Women's Hair & Hair Coloring
As today, women's hairstyles could be simple or elaborate. Hairstyles varied according to a women's social status and age. During the Republican era, a popular conservative style involved tying the hair back into a bun and fixing it with a pin. Other more elaborate hairstyles involved puffs, waves, and curls–sometimes alone, sometimes in combination. In addition, hairpieces were sometimes used to complete a particular hairstyle.
Some women dyed their hair–blonde and red were particularly popular hair colors. Something called Batavian foam was used to produce blonde hair; fat and ashes were used to produce red. Wigs made from the hair of Germans captured in battle were very popular because of their natural blondness.
Women regarded body hair as undesirable; so they removed such with pumice stone (ouch!). Facial hair was removed with resin and pitch.
A man might get his hair curled or have his hair cut. If he were experiencing severe hair loss, he might wear a wig to cover up the problem. Then, as now, some men looked for ways to conquer the hair loss problem. During the Republic, grease and oil were thought to make hair grow.
Beards were out-of-fashion among the aristocracy of the Late Republic; and didn't come back into vogue until the first century CE. So men shaved or used the pitch-and-resin-facial-hair-removal technique to ensure they remained clean-shaven. If a man were in mourning, though, his hair and beard were permitted to grow as a sign of his sorrow. The poor often ignored fashion since it was thought impossible for a man to shave himself and they could ill afford the expense of a daily barbering. Sometimes young men would wear beards just to draw reactions from their elders (sound familiar?).
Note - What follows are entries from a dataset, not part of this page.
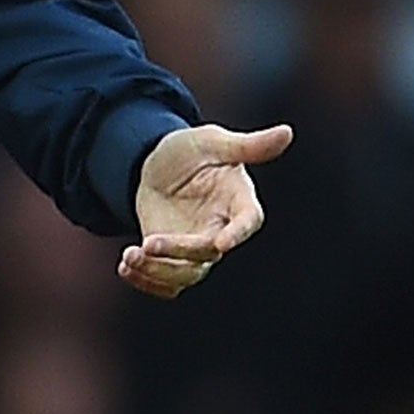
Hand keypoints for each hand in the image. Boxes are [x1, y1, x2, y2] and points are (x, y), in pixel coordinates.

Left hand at [119, 122, 292, 298]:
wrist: (159, 163)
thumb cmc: (193, 150)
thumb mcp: (212, 141)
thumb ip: (247, 145)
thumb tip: (287, 132)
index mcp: (238, 202)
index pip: (247, 221)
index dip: (238, 234)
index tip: (220, 244)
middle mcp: (221, 230)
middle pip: (208, 253)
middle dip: (178, 252)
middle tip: (148, 244)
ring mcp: (197, 247)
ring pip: (186, 274)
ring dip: (158, 271)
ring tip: (131, 257)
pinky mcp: (174, 256)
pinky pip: (167, 281)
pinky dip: (147, 280)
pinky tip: (126, 267)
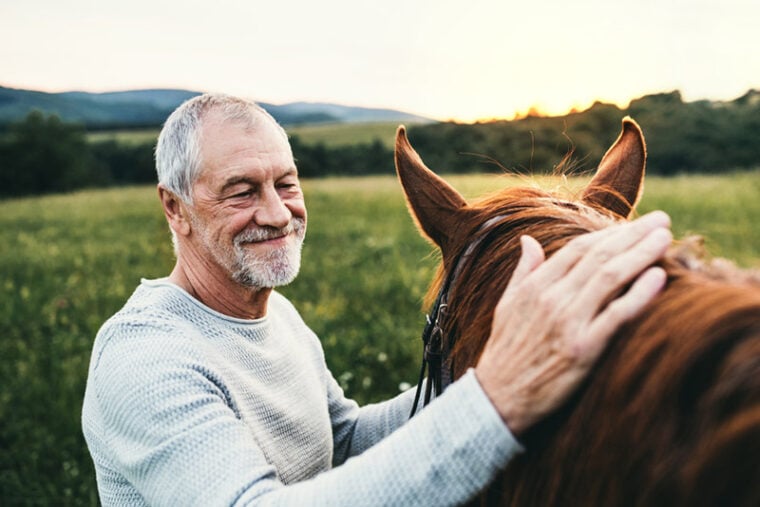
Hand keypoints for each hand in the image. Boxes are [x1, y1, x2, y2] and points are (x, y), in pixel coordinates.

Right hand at [474, 211, 671, 435]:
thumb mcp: (507, 304)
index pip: (578, 249)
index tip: (634, 224)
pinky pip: (617, 315)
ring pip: (611, 278)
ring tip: (666, 239)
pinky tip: (658, 277)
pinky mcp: (583, 349)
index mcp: (535, 286)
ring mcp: (568, 323)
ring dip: (642, 254)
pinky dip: (639, 294)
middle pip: (599, 257)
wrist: (499, 397)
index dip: (609, 232)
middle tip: (662, 220)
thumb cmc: (505, 351)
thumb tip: (528, 239)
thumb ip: (523, 270)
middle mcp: (552, 299)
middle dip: (633, 234)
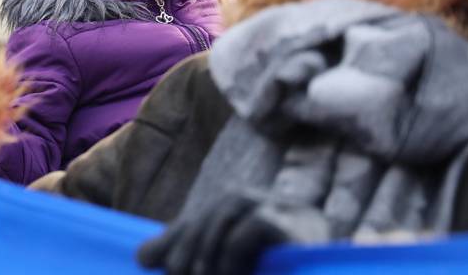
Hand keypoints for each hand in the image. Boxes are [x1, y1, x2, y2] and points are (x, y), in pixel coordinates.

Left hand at [137, 193, 288, 274]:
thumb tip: (140, 256)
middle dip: (185, 255)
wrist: (327, 270)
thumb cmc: (274, 268)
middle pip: (205, 220)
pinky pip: (247, 232)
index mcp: (234, 206)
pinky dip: (231, 259)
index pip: (194, 222)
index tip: (148, 264)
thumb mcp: (223, 262)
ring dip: (207, 260)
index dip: (173, 245)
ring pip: (222, 222)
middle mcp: (252, 200)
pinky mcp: (289, 222)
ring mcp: (274, 207)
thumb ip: (188, 253)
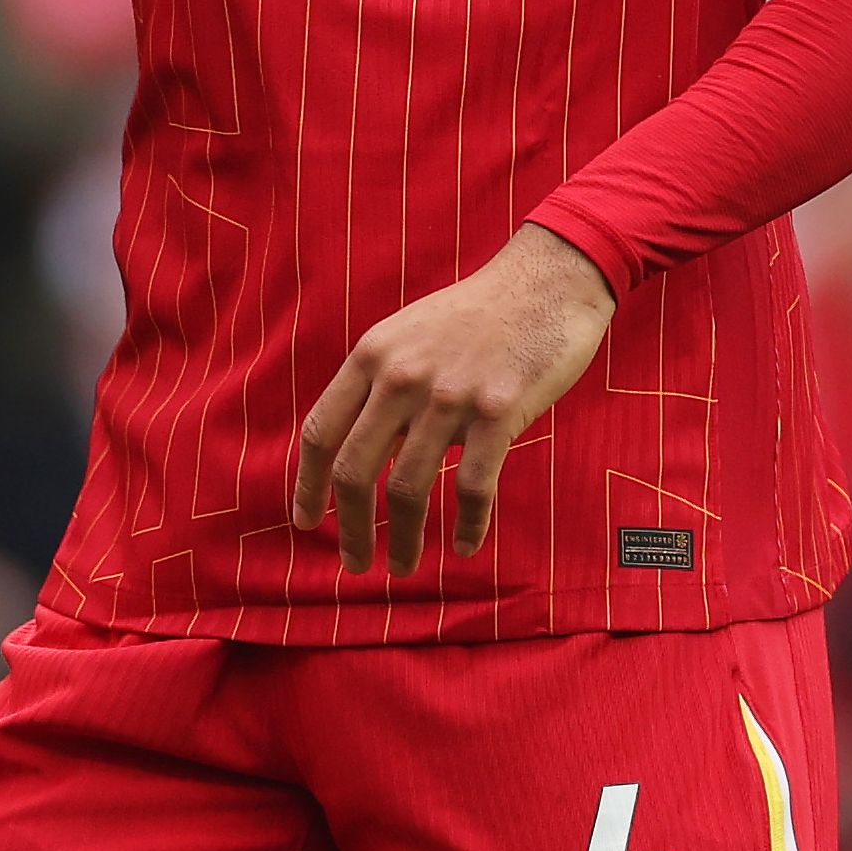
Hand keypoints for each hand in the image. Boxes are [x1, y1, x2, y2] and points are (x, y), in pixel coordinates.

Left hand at [291, 224, 617, 572]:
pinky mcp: (498, 414)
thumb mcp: (408, 335)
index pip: (320, 432)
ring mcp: (448, 396)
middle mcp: (401, 377)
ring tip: (403, 567)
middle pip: (355, 470)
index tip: (306, 522)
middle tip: (355, 565)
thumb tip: (354, 447)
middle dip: (350, 528)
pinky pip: (472, 487)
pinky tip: (464, 546)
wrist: (545, 284)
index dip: (307, 484)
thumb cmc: (477, 315)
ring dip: (403, 539)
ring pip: (409, 489)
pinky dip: (466, 526)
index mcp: (371, 357)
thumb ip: (378, 384)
As we do today, a man went to a barbershop where the barber (tonsor)–either male or female–would cut their hair or remove it.
Children were allowed to grow their hair long, often down to the shoulders. Young girls usually wore their hair knotted at the back of the neck or in a ponytail, but some had curls or bangs, which could be either straight or curled.
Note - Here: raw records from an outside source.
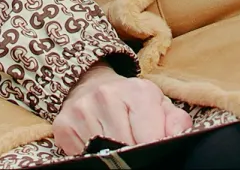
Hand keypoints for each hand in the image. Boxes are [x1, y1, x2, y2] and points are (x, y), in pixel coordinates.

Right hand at [52, 63, 189, 156]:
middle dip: (132, 154)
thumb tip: (177, 137)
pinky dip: (90, 154)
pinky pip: (80, 154)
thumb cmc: (131, 100)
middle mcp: (106, 96)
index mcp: (137, 91)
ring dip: (110, 153)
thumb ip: (175, 121)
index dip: (151, 150)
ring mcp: (82, 110)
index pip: (149, 138)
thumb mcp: (158, 104)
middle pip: (124, 147)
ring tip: (116, 143)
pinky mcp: (63, 124)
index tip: (151, 151)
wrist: (92, 84)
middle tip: (133, 150)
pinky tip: (96, 143)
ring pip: (102, 151)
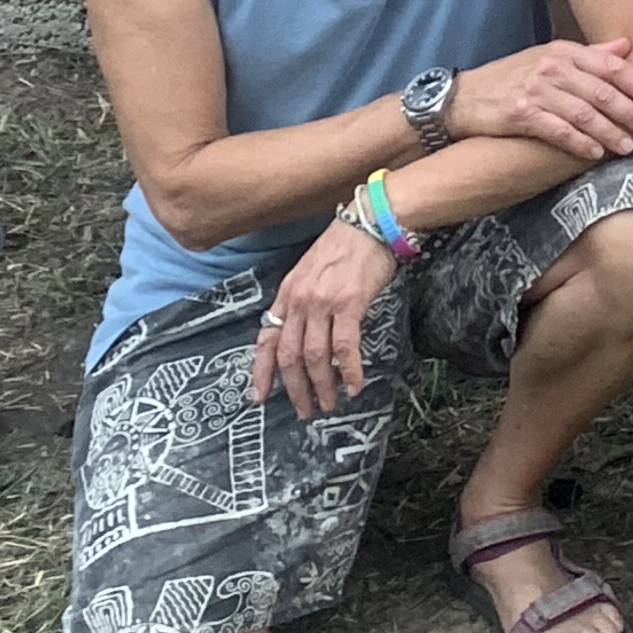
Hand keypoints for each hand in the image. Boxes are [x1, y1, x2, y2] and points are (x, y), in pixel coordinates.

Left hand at [250, 217, 394, 418]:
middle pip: (290, 356)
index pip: (267, 339)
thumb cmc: (346, 245)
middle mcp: (300, 301)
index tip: (260, 397)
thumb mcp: (310, 271)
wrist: (372, 222)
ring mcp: (323, 303)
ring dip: (323, 386)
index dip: (262, 372)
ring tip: (331, 403)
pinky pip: (345, 346)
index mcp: (287, 293)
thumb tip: (305, 333)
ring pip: (315, 357)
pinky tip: (355, 385)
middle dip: (296, 389)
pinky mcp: (350, 304)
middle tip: (305, 410)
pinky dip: (349, 370)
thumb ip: (303, 300)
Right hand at [448, 36, 632, 157]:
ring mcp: (537, 90)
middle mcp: (553, 68)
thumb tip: (626, 46)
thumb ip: (590, 54)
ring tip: (627, 147)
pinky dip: (579, 142)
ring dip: (609, 132)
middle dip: (630, 112)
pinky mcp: (521, 114)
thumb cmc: (513, 77)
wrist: (465, 96)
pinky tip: (594, 153)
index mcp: (564, 51)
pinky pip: (558, 130)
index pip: (611, 66)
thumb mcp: (550, 56)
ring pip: (584, 113)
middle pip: (603, 91)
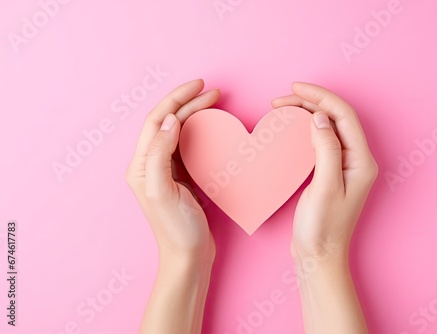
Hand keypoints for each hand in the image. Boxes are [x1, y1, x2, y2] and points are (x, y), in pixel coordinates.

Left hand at [126, 79, 219, 261]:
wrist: (188, 255)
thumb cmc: (175, 228)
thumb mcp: (163, 191)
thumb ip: (161, 154)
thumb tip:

Boys didn't shave until they achieved their majority and could wear the toga. When they did, the downy remnants of their first shaving were often preserved in a small box and offered as a sacrifice to one of the Roman gods.
A calmistrum, a hollow iron instrument in the shape of a rod, was used to obtain lasting curls. Combs were made of ivory, wood, tortoiseshell or sometimes gold. Hairpins, ribbons, nets, and tiny combs were used to hold hair in place. Razors were made of bronze or iron and weren't very sharp. Mirrors were made of polished bronze or silver.